На ранней заре холод застыл, и всё притихло, лишь сосны тоскливо всхлипывали своими стволами, едва-едва покачиваясь. Вдалеке слышался топот. Множество копыт били землю, гонясь в глубь угрюмого, ещё не проснувшегося северного леса. Уж неведомо, чьею волею, да наткнулись нынче опричники на стаю волков. Загнав двоих зверюг, мужики приступили к расправе. Под главенством Малюты первым забили того, что был крупней, с порванным ухом и поломанным хвостом. Как стих последний вой, по мановенью руки прикончили и молодого волка.
То было лёгкое дело. Братия переглядывалась меж собой, и каждый ведал, что неспроста, и каждый не решался облечь в речь лукавый замысел. Вяземский спешился, чтобы вынуть своё копьё из молодого волка – плоть зверя ещё не остыла. Князь вытер о белый снег остриё и в безмолвном раздумье глядел, как кровь расходится подлым узором.
Фёдор притворил за собой дверь, явившись в царскую опочивальню. Из окон лилось багряное зарево, и сей пламень раздольно ласкался по всем покоям. Высокая фигура царя в чёрном облачении очерчивалась сим светом низкого солнца. Едва дверь отворилась, как владыка обернулся на слабый скрип, отстраняясь от окна.
Фёдор устало, но широко и искренне улыбнулся, взирая на своего владыку. Он не успел закрыть двери, как Иоанн приблизился к нему скорым шагом, взял под руку, пущай, что слуге его не было уж такой нужды в опоре. И всяко Басманов согласно и охотно доверился в те полуобъятия, и Иоанн проводил его до кресла. Фёдор едва заметно прищурился, опустившись на место.
Иоанн обратился к столу, налил Фёдору водки и протянул чарку. Басманов охотно принял её и выпил разом, после чего хрипло выдохнул.
Глухая ночь забилась в дремучем лесу, проникая непробудным мраком в глубины заснеженных оврагов и берлог. Трещали еловые ветки, постукивали, перещёлкивались меж собой, а с иного хворосту и не развести огня.

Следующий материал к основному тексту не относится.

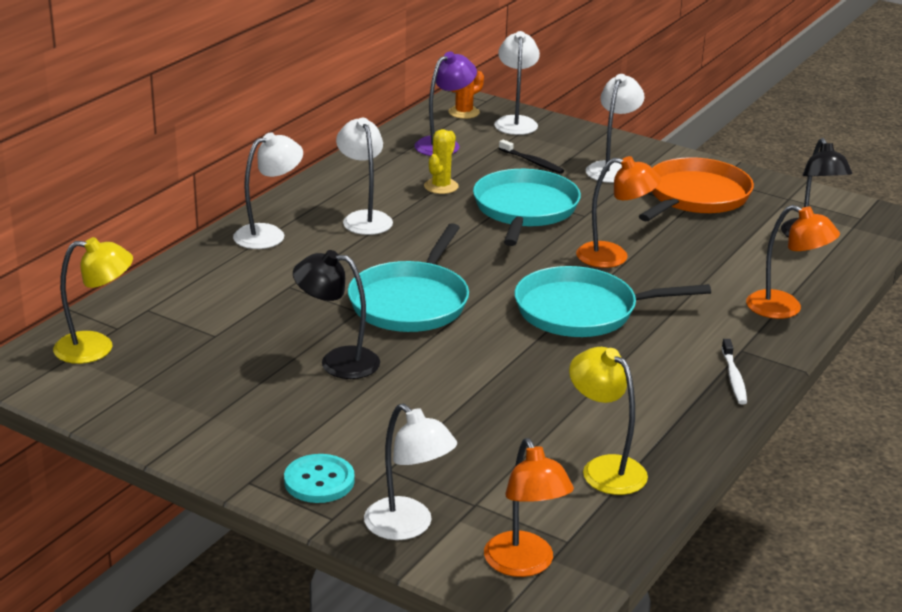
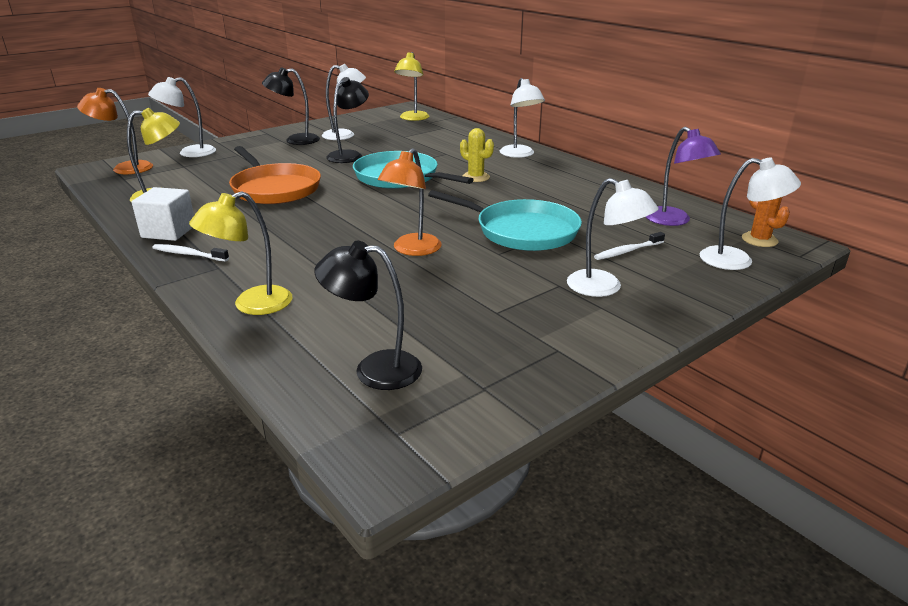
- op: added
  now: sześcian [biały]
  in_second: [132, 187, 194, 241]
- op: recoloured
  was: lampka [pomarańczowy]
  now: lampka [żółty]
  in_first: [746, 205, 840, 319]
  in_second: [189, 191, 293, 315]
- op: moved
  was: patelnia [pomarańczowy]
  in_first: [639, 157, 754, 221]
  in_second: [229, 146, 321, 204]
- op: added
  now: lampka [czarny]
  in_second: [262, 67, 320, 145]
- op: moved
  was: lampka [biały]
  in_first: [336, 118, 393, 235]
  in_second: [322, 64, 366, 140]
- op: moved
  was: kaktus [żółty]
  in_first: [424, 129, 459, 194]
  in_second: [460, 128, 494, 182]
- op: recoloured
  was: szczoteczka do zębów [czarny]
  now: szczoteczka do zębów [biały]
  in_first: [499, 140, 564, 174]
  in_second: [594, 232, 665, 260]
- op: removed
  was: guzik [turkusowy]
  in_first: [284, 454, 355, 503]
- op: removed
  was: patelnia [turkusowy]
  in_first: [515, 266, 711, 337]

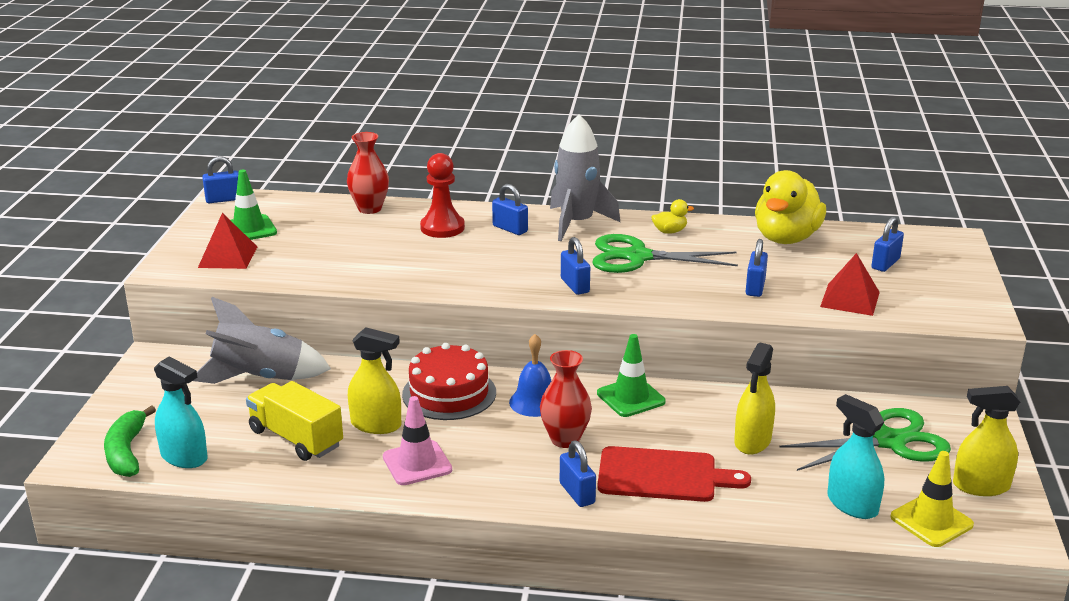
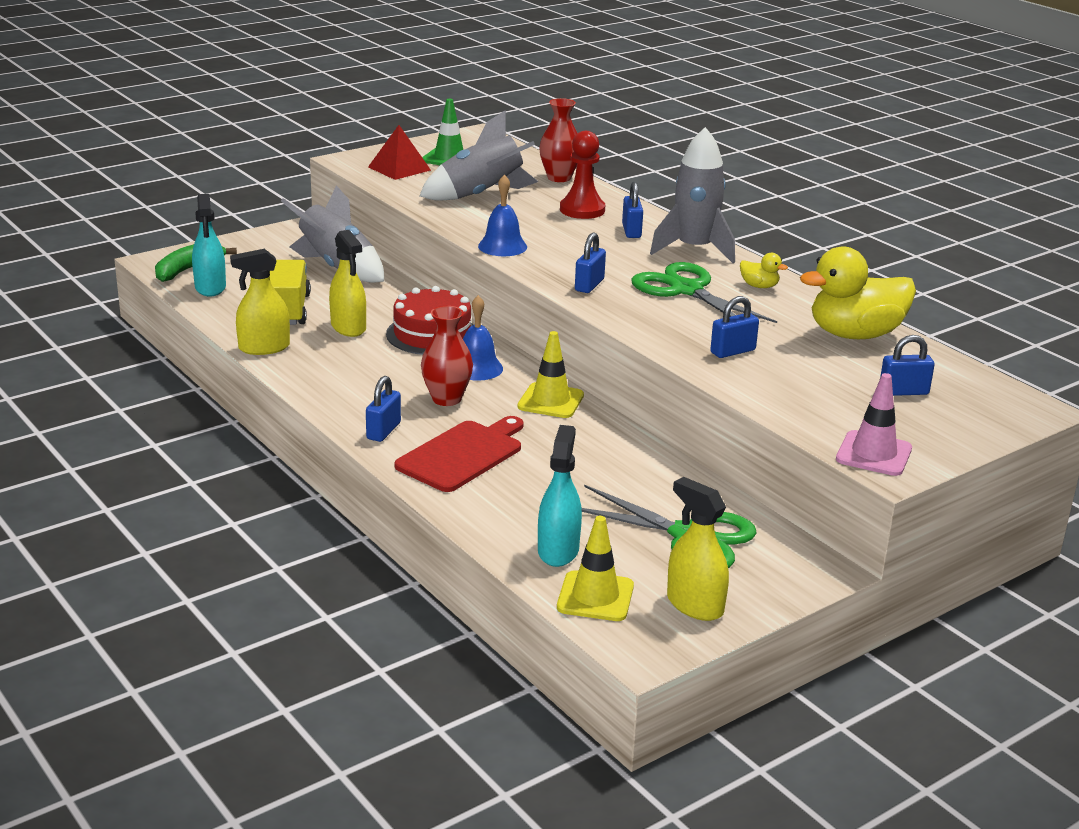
- op: moved
  was: spryskiwacz [żółty]
  in_first: [734, 342, 775, 454]
  in_second: [230, 249, 290, 355]
- op: turned
  was: deska do krojenia [czerwony]
  in_first: [597, 446, 751, 502]
  in_second: [394, 416, 524, 492]
  clockwise: -105
- op: added
  now: rakieta [szary]
  in_second: [419, 110, 538, 201]
- op: added
  now: dzwonek [niebieski]
  in_second: [478, 174, 527, 256]
- op: recoloured
  was: pachołek [zielony]
  now: pachołek [żółty]
  in_first: [597, 334, 666, 417]
  in_second: [517, 331, 584, 418]
- op: moved
  was: pachołek [różowy]
  in_first: [383, 396, 452, 485]
  in_second: [836, 373, 912, 476]
- op: removed
  was: kłódka [niebieski]
  in_first: [202, 156, 239, 203]
- op: removed
  was: piramida [czerwony]
  in_first: [820, 253, 880, 316]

Опричники сидели кругом с охоты. Малюта глядел угрюмо и будто бы не своими глазами. Лица тонули в кромешном мраке по-северному длинной ночи, и лишь огонь очерчивал исковерканные черты. Один из братии был суров пуще прочих. Что-то не давало ему покоя, гнусно ворочаясь на душе. Не ведомо уж никому, что за муки были на нём, но всяко братия в ту ночь была удручена не менее.
Когда мужик спохватился, было поздно. Не было отдано ни отмашки, ни приказу, ни присвиста, и всяко братия обратилась единой и свирепой сворой. Каждый внёс свою кровавую лепту, нанося удар за ударом. Последние, средь коих был и Афанасий, били уж бездыханное тело. Малюта переводил дух, глядя на безобразную мешанину. От ран ещё валил горячий пар. Огонь восторженно дрожал да игриво поблёскивал на крови, что не успела застыть.

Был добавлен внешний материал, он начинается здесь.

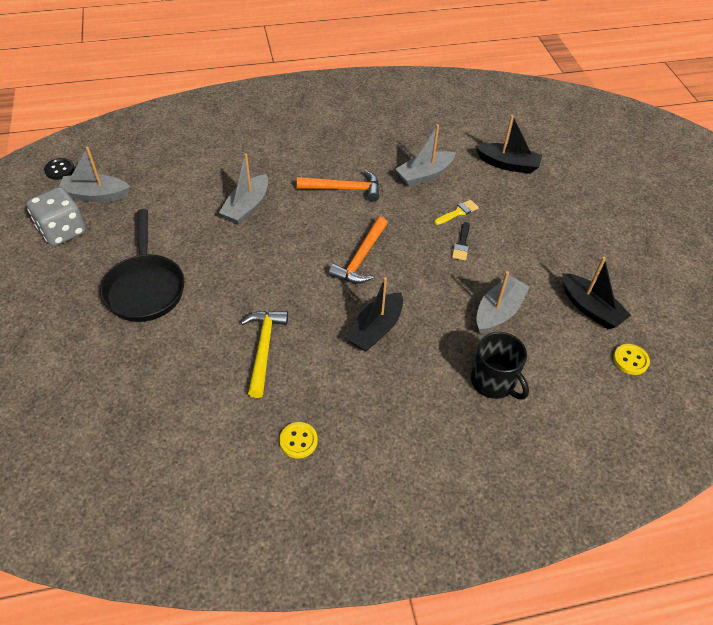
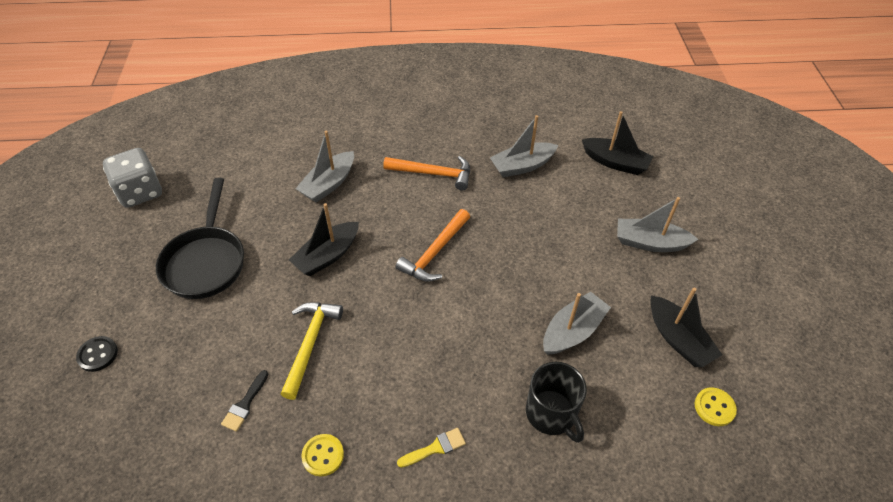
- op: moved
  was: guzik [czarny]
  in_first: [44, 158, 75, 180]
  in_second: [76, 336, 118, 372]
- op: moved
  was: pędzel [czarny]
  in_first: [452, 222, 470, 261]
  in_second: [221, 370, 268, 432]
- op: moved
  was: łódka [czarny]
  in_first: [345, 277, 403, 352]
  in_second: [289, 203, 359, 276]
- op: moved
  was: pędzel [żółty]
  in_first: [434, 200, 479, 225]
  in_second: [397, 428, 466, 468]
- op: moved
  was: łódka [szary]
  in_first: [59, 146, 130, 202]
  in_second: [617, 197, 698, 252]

– Будет сложнее, – пророчил Малюта, вытирая нож о снег.
Тряхнув плечами да рыкнув что-то себе в приободрение, Скуратов полоснул свою ладонь. Несколько капель скатились на труп. Тому примеру последовали и прочие. Безлунная ночь безмолвно стояла, точно сведя прочь взор свой от того проклятого леса.

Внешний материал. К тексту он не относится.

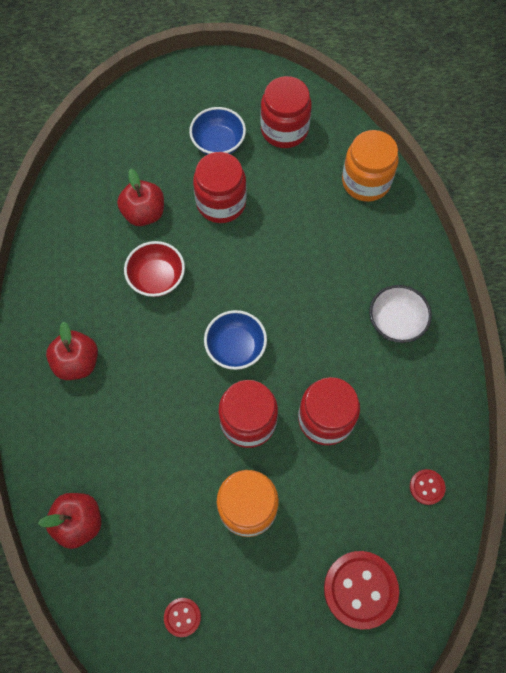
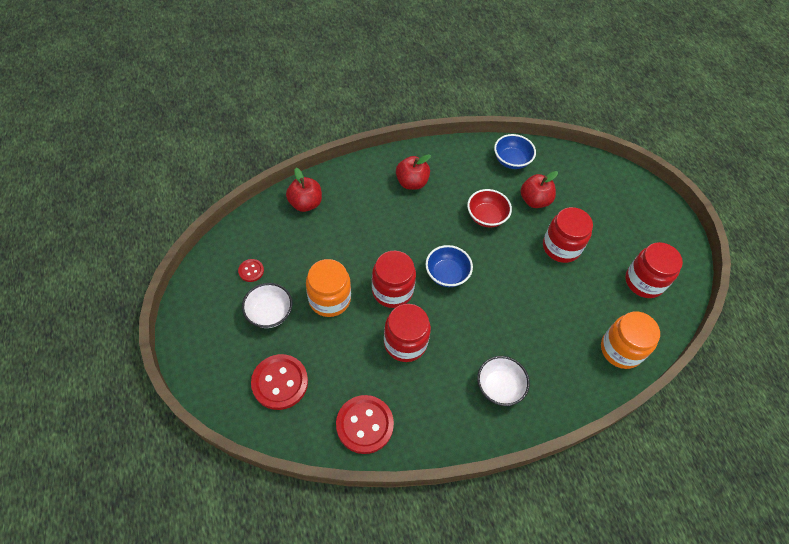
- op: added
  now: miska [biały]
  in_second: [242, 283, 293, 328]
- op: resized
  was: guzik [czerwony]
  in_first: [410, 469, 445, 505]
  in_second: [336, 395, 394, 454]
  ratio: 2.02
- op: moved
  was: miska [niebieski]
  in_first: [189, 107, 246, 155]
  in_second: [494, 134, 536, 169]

Солнце медленно восходило над обугленной разрухой. Когда-то на её месте был Новгород, но великой царской волей город гиб день ото дня. Груды почерневших тел уж было не поднять – они промерзали прямо к земле. Ветра, что дули с северных морей, нагоняли пущей стужи. И над сим же возвышалось ярое солнце. Свет пробирался через окна в просторную палату, где уж собирались опричники и владыка занимал место во главе стола.
Взглянув на Фёдора, никто не приметил ничего, разве что опричник вновь надел свои излюбленные украшения. Он едва стиснул губы, когда, видать, по давнишнему обыкновению, прислонился спиной к стене и тотчас же отпрянул, сложа руки в замке на столе. Иоанн глубоко вздохнул, обводя взором братию.